Update 2: Okay, we've added some impressions just after the break. We're still trying to figure out exactly what's going on with the whole Dish integration thing, since we can't seem to get a straight answer, but we'll keep digging and let you know.


  • We'll start with the good stuff: Chrome on Google TV is pretty great, and it works just about perfectly. We saw the system get seriously bogged down when we loaded an Engadget page with several YouTube videos on it, but it wasn't the end of the world, just slightly annoying. Beyond that, browsing was fast and responsive, and extremely easy to control using Logitech's various keyboards and apps.

  • Speaking of the keyboards, they're pretty cool, and both are made up to Logitech standards. The full-size unit is surprisingly light, and the track pad is multitouch -- a two-finger scroll scrolls the page, which is nice. There's also a right-click mouse button on the left side, for two-thumb browsing. You probably wouldn't want to write a novel with keys this light, but it does the job for searching on a TV for sure. The Mini Controller is basically the DiNovo Mini you know and love, except with proprietary RF instead of Bluetooth.

  • The Revue box itself is pretty nondescript, although it actually has the IR blasters built into the corners, so you can just put it near your other components without having to run little wires everywhere. (There are still blaster ports on the back if you have a different setup.) Logitech says all Harmony devices will work together, but that's not totally true, and the Revue doesn't do activity macros like the other Harmony products. What's more, if you have a Harmony remote, it's not going to know what the Revue is doing to your other gear -- your best best is to use your existing Harmony remote to start and stop activities, and just use the Revue for Google TV. Logitech says the plan is to integrate things tighter in the future, but for now you'll almost certainly end up with a remote and a keyboard on your coffee table, which sort of defeats the point of Harmony.

  • There's almost no getting around the fact that Google TV as a platform is sort of a terrible way to consume actual TV content.
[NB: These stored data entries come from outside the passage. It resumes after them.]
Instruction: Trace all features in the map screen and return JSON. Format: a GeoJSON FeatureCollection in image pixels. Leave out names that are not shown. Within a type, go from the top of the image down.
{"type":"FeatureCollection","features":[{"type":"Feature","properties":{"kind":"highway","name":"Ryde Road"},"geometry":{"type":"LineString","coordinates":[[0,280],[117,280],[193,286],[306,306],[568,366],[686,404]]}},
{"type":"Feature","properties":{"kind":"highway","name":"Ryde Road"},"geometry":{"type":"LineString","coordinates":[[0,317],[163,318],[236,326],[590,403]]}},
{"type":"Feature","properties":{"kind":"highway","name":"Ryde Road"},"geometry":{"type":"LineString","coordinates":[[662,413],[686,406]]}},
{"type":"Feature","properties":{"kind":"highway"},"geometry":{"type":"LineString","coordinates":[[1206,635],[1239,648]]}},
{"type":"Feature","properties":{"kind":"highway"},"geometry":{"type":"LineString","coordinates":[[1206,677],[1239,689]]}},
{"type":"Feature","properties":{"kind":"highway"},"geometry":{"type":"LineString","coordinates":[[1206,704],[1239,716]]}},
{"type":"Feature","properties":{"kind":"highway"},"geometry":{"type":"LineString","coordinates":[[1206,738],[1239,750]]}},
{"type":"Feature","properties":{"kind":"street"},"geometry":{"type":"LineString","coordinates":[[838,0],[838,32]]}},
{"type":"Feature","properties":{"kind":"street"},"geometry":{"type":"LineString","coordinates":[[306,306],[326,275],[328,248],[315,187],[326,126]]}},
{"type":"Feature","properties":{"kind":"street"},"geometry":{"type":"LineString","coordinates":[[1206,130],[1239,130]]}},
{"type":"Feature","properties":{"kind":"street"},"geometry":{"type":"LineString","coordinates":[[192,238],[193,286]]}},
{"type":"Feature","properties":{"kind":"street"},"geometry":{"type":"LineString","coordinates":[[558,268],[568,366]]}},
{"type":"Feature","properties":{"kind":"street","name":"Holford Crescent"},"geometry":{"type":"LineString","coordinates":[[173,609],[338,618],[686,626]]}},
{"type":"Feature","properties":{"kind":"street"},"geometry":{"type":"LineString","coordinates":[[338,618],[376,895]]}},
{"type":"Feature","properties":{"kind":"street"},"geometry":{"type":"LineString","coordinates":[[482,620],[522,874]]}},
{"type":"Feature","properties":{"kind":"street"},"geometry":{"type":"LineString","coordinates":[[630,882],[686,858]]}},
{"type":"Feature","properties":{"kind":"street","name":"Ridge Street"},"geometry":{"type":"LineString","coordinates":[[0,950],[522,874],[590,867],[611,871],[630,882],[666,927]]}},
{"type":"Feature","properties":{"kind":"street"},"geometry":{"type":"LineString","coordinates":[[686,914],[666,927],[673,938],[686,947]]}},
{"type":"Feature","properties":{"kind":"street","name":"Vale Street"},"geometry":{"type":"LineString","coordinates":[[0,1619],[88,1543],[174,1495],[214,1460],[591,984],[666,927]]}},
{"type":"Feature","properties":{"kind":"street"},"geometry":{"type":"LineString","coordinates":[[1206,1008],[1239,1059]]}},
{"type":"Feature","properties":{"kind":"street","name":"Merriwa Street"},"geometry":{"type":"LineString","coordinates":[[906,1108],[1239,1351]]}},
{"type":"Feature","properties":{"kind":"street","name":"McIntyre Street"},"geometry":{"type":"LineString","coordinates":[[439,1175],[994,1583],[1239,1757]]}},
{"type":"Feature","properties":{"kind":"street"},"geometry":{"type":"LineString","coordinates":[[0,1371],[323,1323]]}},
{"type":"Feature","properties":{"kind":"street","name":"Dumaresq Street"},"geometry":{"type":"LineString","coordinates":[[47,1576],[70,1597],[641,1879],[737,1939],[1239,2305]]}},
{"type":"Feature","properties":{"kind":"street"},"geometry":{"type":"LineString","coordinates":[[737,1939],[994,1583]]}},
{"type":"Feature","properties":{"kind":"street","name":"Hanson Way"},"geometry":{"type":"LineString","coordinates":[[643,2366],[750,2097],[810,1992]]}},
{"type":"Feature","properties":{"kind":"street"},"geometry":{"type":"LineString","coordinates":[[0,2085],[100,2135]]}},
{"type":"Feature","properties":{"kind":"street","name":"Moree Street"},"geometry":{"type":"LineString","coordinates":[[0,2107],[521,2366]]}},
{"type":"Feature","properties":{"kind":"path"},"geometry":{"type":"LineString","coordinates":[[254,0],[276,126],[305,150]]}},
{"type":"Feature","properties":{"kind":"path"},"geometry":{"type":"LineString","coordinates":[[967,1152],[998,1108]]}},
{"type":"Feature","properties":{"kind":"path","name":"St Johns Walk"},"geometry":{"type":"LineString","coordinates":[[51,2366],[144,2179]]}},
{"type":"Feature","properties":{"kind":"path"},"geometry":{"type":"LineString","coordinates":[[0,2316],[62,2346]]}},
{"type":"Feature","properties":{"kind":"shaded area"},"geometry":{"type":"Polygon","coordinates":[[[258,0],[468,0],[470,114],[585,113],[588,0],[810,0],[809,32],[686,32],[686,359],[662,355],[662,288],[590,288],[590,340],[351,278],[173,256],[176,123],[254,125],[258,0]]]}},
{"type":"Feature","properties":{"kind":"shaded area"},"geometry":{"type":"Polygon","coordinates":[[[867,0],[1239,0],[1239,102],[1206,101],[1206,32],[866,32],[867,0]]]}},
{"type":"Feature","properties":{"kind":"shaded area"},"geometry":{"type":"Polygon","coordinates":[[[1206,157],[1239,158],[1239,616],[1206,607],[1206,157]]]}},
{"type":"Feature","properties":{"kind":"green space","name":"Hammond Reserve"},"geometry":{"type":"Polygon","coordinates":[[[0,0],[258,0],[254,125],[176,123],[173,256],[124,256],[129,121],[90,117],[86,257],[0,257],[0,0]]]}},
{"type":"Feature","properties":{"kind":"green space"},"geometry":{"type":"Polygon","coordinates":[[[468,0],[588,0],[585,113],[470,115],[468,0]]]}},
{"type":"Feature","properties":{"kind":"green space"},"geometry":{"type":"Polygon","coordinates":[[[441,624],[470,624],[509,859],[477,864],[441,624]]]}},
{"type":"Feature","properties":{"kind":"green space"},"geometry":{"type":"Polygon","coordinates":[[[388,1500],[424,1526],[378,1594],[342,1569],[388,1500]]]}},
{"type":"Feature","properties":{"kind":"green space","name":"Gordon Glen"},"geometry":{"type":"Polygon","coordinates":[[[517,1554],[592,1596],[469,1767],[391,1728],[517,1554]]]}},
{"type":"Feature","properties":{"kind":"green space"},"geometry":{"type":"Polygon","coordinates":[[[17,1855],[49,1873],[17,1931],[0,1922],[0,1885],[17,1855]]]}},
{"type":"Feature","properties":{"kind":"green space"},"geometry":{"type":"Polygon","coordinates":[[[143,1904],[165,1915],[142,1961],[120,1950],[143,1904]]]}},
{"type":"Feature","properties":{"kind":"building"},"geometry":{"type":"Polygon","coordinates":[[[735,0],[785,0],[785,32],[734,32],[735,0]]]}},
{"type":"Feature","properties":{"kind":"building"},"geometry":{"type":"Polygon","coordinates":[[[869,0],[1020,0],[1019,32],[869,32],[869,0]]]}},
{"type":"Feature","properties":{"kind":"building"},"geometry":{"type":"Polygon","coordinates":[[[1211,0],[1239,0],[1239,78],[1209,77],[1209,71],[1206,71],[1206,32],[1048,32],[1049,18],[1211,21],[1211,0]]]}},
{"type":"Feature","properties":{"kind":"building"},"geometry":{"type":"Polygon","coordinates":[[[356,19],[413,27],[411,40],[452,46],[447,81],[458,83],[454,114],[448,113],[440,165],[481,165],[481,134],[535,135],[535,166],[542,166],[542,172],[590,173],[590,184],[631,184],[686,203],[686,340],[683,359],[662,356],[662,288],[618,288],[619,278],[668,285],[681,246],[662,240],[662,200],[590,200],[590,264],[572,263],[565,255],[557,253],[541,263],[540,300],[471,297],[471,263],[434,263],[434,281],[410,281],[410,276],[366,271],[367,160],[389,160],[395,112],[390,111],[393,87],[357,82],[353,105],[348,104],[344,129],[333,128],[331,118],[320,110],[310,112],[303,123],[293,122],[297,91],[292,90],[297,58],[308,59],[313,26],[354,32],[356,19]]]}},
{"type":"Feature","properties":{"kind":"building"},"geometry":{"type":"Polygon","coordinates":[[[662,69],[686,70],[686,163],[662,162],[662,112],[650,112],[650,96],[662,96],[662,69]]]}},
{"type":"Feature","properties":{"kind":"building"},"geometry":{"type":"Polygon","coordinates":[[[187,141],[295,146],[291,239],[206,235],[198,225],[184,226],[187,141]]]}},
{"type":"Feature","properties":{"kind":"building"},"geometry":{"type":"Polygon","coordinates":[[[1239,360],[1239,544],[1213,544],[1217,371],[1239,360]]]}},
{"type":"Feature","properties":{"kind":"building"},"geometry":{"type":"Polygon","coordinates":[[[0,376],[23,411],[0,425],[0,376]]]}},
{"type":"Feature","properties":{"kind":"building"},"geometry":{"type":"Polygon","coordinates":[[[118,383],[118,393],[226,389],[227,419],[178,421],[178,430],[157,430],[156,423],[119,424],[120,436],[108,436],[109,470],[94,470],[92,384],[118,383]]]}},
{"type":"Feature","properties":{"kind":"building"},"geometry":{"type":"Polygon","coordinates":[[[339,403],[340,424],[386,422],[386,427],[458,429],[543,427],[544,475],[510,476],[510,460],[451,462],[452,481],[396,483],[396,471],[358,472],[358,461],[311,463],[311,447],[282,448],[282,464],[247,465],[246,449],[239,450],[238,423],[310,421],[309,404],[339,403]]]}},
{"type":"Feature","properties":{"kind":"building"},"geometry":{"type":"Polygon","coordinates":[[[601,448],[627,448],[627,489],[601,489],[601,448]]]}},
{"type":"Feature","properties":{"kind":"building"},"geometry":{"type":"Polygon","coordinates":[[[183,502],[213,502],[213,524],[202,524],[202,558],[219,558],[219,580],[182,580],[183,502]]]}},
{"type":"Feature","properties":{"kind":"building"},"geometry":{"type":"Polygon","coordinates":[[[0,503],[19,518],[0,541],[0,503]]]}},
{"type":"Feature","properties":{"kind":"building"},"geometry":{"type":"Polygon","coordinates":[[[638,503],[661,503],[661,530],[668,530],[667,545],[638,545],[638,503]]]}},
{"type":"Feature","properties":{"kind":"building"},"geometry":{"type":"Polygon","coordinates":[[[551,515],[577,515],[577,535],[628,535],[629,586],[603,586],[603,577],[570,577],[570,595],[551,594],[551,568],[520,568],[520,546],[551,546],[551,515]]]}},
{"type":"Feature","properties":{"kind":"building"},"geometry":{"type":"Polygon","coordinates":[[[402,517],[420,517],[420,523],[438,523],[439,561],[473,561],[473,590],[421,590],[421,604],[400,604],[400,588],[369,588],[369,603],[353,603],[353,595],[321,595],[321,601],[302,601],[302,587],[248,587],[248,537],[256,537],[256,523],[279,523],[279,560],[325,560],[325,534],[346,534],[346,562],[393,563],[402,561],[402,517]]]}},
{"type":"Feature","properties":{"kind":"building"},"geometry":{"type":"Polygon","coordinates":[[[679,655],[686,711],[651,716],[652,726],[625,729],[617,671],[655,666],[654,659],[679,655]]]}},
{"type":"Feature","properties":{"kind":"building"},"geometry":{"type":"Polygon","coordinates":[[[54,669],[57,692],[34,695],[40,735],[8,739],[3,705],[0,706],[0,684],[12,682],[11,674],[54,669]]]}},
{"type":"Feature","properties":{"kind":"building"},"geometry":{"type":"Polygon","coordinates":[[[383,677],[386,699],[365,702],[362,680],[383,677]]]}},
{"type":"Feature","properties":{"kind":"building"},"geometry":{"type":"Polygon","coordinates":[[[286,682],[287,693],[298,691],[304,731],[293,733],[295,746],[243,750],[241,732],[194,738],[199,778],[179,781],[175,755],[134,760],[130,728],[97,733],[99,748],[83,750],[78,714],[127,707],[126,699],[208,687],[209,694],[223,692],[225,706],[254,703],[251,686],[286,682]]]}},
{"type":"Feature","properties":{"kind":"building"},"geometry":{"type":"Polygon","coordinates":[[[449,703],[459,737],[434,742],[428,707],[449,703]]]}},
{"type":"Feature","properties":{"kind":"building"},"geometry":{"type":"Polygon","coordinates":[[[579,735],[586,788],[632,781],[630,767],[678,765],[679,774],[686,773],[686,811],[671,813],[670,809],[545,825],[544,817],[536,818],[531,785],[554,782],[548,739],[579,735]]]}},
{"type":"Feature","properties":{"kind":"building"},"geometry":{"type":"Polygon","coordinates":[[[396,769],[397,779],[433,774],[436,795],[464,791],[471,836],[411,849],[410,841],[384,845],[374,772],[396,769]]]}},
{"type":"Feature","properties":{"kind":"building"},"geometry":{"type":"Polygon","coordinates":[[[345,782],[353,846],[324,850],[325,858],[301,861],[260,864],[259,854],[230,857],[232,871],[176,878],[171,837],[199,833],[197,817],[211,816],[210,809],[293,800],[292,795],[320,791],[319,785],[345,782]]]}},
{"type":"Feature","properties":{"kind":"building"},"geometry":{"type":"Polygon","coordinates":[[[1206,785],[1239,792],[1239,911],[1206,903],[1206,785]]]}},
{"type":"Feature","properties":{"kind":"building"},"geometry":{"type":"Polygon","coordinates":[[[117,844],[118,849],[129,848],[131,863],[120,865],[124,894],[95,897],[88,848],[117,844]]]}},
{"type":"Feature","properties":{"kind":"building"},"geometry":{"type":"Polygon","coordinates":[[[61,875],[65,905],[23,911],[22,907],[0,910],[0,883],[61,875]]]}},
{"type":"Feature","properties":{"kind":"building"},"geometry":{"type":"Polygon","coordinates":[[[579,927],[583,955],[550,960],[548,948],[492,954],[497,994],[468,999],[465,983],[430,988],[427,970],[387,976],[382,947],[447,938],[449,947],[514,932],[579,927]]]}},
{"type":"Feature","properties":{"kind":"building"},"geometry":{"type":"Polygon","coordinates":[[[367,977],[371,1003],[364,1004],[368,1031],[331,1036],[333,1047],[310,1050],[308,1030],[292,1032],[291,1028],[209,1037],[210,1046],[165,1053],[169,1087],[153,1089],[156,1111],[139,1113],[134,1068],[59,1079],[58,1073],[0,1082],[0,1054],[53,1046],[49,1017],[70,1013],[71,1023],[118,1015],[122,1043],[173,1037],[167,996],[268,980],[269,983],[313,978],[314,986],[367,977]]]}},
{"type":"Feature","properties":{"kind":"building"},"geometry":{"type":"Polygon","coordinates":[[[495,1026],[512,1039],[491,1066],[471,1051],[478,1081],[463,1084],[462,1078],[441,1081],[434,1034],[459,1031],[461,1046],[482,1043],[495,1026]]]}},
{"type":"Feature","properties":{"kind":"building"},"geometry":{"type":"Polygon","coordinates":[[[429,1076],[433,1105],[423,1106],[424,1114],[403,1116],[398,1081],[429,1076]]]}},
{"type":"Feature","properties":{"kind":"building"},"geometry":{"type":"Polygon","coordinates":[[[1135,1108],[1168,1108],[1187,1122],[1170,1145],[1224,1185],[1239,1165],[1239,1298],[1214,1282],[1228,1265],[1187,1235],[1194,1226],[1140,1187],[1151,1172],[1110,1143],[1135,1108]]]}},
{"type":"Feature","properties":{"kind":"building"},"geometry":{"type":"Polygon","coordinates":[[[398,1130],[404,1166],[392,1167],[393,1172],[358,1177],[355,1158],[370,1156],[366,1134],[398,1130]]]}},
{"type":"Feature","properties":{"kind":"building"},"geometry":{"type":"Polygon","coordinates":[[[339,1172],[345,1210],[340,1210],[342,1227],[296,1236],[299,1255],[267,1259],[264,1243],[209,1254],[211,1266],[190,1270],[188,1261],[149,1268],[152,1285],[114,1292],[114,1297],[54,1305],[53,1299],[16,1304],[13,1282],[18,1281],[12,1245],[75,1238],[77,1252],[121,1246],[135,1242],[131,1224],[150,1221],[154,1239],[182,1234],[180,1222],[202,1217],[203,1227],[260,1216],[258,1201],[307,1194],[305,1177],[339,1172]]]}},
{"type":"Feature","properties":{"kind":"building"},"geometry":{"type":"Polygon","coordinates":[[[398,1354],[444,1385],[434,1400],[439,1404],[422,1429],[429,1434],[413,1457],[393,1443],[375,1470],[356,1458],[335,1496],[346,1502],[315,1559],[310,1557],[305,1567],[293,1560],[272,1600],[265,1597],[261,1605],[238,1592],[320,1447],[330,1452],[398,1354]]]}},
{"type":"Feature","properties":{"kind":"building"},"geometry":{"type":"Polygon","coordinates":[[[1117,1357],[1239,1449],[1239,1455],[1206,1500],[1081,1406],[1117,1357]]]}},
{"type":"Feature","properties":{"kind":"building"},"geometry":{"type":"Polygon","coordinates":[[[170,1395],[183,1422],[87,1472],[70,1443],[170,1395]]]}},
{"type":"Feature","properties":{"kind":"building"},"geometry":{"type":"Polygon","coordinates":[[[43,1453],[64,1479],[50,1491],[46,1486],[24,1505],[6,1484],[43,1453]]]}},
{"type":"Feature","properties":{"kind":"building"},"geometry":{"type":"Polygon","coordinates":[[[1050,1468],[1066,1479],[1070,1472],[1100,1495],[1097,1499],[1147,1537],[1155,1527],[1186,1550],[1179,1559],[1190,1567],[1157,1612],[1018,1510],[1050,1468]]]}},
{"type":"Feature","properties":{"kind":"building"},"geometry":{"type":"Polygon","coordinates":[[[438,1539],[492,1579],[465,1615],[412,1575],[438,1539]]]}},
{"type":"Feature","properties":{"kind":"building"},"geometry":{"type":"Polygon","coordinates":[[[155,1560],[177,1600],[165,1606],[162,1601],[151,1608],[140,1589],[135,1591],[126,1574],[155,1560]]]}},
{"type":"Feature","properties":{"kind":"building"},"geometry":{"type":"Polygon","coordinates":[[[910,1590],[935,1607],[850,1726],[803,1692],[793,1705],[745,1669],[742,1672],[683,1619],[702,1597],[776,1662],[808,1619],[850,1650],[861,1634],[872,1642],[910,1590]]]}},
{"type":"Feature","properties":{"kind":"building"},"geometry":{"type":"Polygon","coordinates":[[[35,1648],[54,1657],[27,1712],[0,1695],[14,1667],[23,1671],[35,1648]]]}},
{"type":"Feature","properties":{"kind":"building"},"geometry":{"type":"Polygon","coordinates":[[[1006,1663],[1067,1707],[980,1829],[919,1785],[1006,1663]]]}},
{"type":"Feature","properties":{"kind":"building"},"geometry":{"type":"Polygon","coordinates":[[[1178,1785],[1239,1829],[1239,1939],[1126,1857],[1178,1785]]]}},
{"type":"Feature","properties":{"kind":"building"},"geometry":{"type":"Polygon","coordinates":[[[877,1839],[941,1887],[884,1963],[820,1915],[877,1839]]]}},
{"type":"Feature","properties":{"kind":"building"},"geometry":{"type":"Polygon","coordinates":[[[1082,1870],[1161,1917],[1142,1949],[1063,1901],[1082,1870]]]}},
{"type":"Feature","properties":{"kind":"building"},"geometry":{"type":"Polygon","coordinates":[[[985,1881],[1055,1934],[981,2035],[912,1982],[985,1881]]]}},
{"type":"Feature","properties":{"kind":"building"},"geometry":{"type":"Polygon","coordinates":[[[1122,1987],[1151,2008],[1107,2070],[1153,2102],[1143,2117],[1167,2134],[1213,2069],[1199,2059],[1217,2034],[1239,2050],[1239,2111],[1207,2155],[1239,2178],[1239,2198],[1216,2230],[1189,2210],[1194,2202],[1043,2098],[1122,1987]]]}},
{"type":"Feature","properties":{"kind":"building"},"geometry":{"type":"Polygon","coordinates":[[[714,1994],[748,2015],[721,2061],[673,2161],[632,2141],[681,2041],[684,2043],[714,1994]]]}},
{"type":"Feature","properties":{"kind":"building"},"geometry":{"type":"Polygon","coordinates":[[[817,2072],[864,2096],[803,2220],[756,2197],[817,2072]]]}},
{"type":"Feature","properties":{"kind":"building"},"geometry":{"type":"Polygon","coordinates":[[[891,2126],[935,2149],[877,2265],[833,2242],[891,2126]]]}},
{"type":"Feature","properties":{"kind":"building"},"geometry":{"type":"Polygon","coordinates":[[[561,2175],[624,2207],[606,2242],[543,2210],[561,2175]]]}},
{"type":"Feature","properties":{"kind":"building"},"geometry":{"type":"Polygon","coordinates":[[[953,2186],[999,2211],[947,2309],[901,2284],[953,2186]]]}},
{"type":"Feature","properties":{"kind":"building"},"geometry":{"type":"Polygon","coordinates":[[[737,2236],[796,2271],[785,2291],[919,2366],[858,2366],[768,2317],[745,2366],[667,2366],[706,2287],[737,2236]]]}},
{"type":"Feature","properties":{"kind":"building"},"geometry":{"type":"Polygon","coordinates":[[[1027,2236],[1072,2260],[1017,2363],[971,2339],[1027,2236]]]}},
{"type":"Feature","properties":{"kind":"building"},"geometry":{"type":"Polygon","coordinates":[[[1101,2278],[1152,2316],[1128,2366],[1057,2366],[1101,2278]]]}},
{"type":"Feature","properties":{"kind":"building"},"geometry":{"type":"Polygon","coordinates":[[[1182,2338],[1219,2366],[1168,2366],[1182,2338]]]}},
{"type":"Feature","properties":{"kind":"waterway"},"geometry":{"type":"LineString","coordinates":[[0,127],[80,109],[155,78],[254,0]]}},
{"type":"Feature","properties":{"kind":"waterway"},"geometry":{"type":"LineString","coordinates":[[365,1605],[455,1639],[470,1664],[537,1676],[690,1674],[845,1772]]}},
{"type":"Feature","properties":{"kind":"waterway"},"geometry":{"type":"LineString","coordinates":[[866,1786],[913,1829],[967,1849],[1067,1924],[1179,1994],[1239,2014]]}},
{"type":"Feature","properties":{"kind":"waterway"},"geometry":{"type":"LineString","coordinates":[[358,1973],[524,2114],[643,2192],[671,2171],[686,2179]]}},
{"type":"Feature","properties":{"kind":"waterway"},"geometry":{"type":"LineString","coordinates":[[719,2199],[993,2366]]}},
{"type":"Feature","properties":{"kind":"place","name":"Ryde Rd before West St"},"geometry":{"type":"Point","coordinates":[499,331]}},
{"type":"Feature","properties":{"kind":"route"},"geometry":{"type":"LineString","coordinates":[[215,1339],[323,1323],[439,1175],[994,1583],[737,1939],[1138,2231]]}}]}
The Revue will integrate with Dish DVRs, sure, but only in the slightest way, and if you've got any other service it's completely silo'd from the Google TV experience. Setting up recordings, watching DVR content, even browsing a channel guide -- you're stuck with your cable or satellite UI, and that's that. Google and Logitech tell us more integration is coming, but it's not happening with the Revue as it stands right now.

  • In fact, that's our biggest takeaway here -- there's potential all over the place here, but very little of it is actually realized. The Revue is a really nice way to get Chrome on your TV with Flash 10.1, the video conferencing system is slick, and we're definitely psyched to see what Android devs do with the platform, but potential alone isn't necessarily worth $450. That impression might change after we get our hands on a review unit, but we'll have to see -- leaving a netbook on the couch is pretty convenient, after all.